Deep tissue massage and muscle release

All-over pain can also lead to a vicious cycle where the patient gets less sleep and is more vulnerable to feeling pain as a result. Many patients with fibromyalgia also feel symptoms of anxiety and depression relating to their pain, and this stress can further tighten muscles. This can further exacerbate pain and sleeplessness. Physiotherapists can use massage to release the tight muscles, which can help minimise pain and relax the patient. This can also aid in sleep and overall mood stablisation.

Pain management

Pain management is an important part of managing this issue outside of the physiotherapist sessions. Physiotherapists can help patients to devise an overall pain management plan, which can include stretching exercises, meditation, medical devices such as TENS machines and pain medication. By having a structured approach to pain management and tracking the effectiveness of each technique, the patient can learn to manage the troughs and highs of energy and pain seen with fibromyalgia and can start to feel some control over their health and wellbeing again.

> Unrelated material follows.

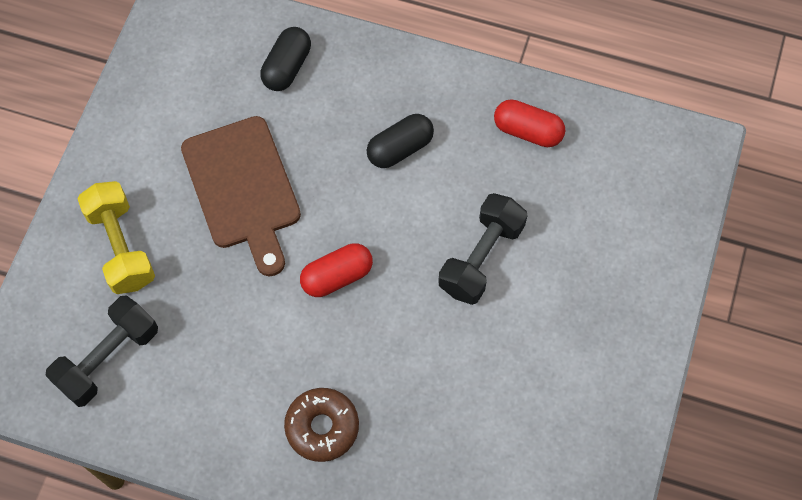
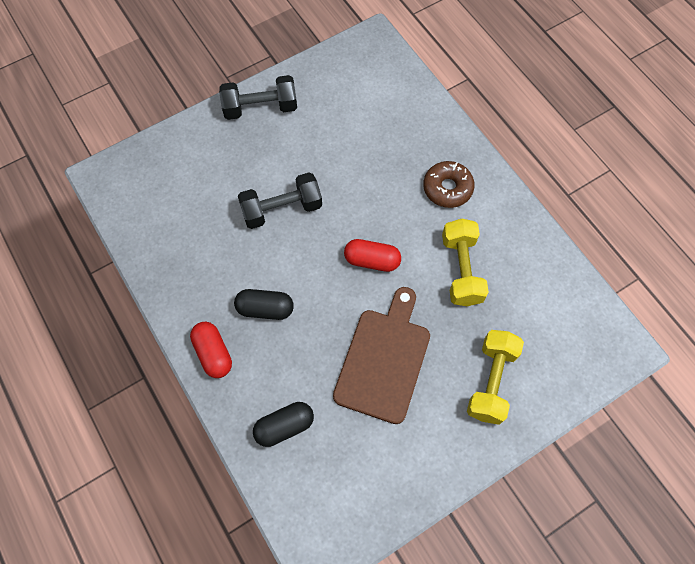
camera: 140 degrees left, 0 degrees up
black dumbbell [45,295,158,407] -> black dumbbell moved to [219,75,297,120]
red capsule [494,99,565,147] -> red capsule moved to [190,322,232,378]
none -> yellow dumbbell [442,219,489,306]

Fibromyalgia is a complex disorder that is still not fully understood. By using a multi disciplined medical team to help manage the symptoms, including pain and fatigue, users can experience less discomfort and gain more ability to participate in social, workplace and educational activities. If you or someone you love is suffering from fibromyalgia, you should make sure to include physiotherapy as part of your overall medical treatment plan.